O presidente da Caixa Econômica Federal, Carlos Vieira, anunciou que o banco já alcançou a marca de R$ 820 milhões em dívidas renegociadas no novo programa Desenrola Brasil. Lançado em 4 de maio pelo governo federal, o programa visa auxiliar famílias, estudantes e pequenos empreendedores a quitar débitos, limpar o nome e retomar o acesso ao crédito.
A iniciativa, em sua nova fase, terá duração de 90 dias e se destaca pela oferta de descontos de até 90%, juros reduzidos e a possibilidade de utilizar o saldo do Fundo de Garantia do Tempo de Serviço (FGTS) para abater dívidas.
Essa meta expressiva no curto período de vigência do programa reforça o impacto positivo que o Desenrola Brasil está gerando na economia. O ministro da Fazenda, Dario Durigan, já havia sinalizado o avanço, indicando que o programa estava próximo de atingir R$ 1 bilhão em débitos renegociados.
Em coletiva de imprensa para apresentar o balanço trimestral do banco, Carlos Vieira ressaltou que o uso do FGTS para quitação de débitos no Desenrola Brasil ainda apresenta um “gap”, ou seja, o fundo ainda não tem sido amplamente utilizado nas negociações realizadas pela Caixa. Contudo, a expectativa é que essa modalidade de pagamento seja iniciada em breve, a partir do dia 25 de maio, conforme informações da diretoria do banco.
Ataques Cibernéticos e Investimentos em Tecnologia
Durante a apresentação dos resultados financeiros, Vieira também abordou os desafios enfrentados pelo banco em relação à segurança digital. Ele informou que a Caixa teve um prejuízo de aproximadamente R$ 20 milhões no ano passado devido a fraudes relacionadas a ataques cibernéticos no aplicativo Caixa Tem.

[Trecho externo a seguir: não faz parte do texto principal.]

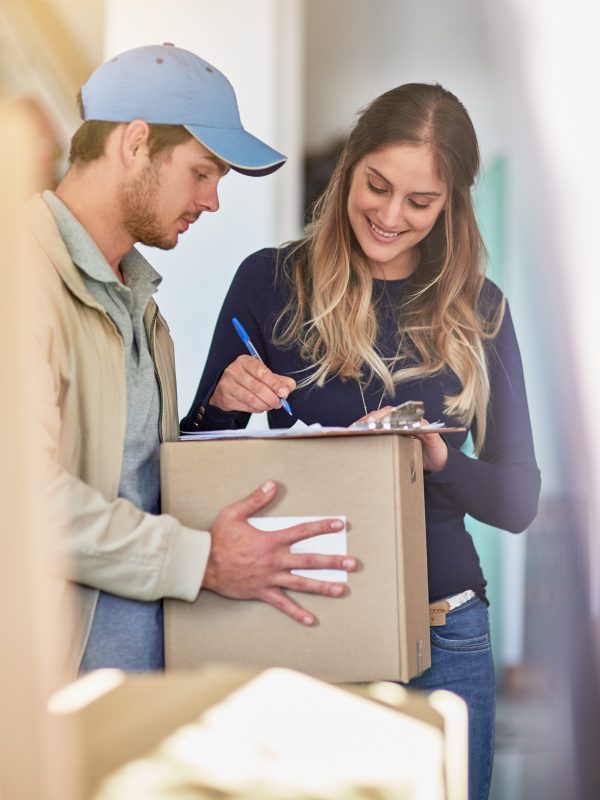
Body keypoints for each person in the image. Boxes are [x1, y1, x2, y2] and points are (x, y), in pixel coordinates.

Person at [181, 82, 541, 799]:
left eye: (420, 202)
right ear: (350, 167)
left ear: (452, 205)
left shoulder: (481, 309)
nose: (389, 215)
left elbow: (519, 499)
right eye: (377, 186)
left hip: (447, 637)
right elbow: (192, 460)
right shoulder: (270, 283)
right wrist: (224, 403)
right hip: (311, 622)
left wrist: (436, 461)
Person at [29, 43, 358, 677]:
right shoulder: (21, 279)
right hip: (44, 700)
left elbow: (127, 479)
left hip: (133, 681)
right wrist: (204, 561)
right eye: (202, 172)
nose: (211, 201)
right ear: (135, 143)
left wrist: (214, 412)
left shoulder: (142, 307)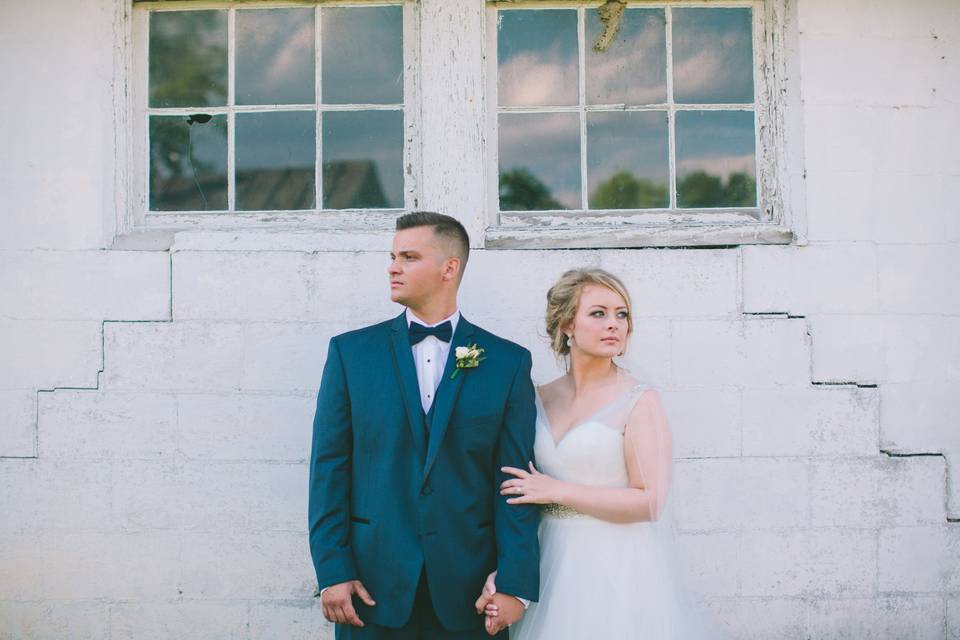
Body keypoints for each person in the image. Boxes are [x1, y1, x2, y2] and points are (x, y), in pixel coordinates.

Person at [308, 211, 540, 639]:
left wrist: (515, 584)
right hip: (369, 589)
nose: (393, 267)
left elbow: (516, 483)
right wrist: (332, 569)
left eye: (409, 257)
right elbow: (329, 470)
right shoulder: (350, 354)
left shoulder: (506, 362)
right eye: (393, 256)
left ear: (449, 268)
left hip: (471, 592)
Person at [475, 268, 725, 639]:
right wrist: (510, 572)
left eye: (621, 314)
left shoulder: (639, 400)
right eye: (599, 313)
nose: (614, 325)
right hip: (550, 557)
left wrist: (557, 491)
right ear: (566, 325)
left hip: (616, 562)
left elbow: (650, 502)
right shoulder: (537, 398)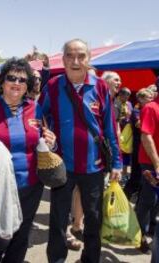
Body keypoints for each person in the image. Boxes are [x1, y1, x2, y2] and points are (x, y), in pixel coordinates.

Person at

Em resposta a essas ocorrências, o banco tem intensificado seus investimentos em tecnologia. A previsão é que os aportes em segurança e infraestrutura tecnológica atinjam a cifra de R$ 5,9 bilhões somente neste ano. Vieira assegurou que, atualmente, o aplicativo Caixa Tem opera com “praticamente zero de ataques”, demonstrando a eficácia das medidas de segurança implementadas.
Lucro em Queda, Carteira de Crédito em Alta
A Caixa Econômica Federal registrou um lucro líquido recorrente de R$ 3,5 bilhões no primeiro trimestre do ano. Este valor representa uma queda de 34,4% em comparação com o mesmo período do ano anterior.
O resultado foi impactado pelo aumento expressivo nas provisões para perdas com crédito. Essas provisões mais que dobraram no período, em decorrência das novas regras regulatórias impostas pelo Banco Central para a cobertura de risco de inadimplência.
Inadimplência: Setor do Agro Gera Atenção
Apesar da redução no lucro, a Caixa manteve o crescimento em sua carteira de crédito, impulsionada principalmente pelo segmento de financiamento imobiliário, onde o banco se consolida como líder nacional. A carteira total de crédito atingiu R$ 1,4 trilhão.
A taxa de inadimplência encerrou o trimestre em 3,71%. A diretoria do banco se mostra tranquila quanto aos níveis de inadimplência nas carteiras de crédito imobiliário e comercial, tanto para pessoa física quanto jurídica. No entanto, o setor do agronegócio ainda demanda cautela e preocupação.
“Nós temos uma expectativa de que, ainda este ano, tenhamos impactos na nossa provisão relacionados ao agro”, admitiu Henriete Sartori, vice-presidente de Riscos da Caixa. Ela complementou que, embora o cenário não seja simples, já se observa um “arrefecimento da curva de crescimento” da inadimplência no setor.
Atualmente, o agronegócio representa 5% da carteira total da Caixa, evidenciando a relevância do setor para a instituição financeira.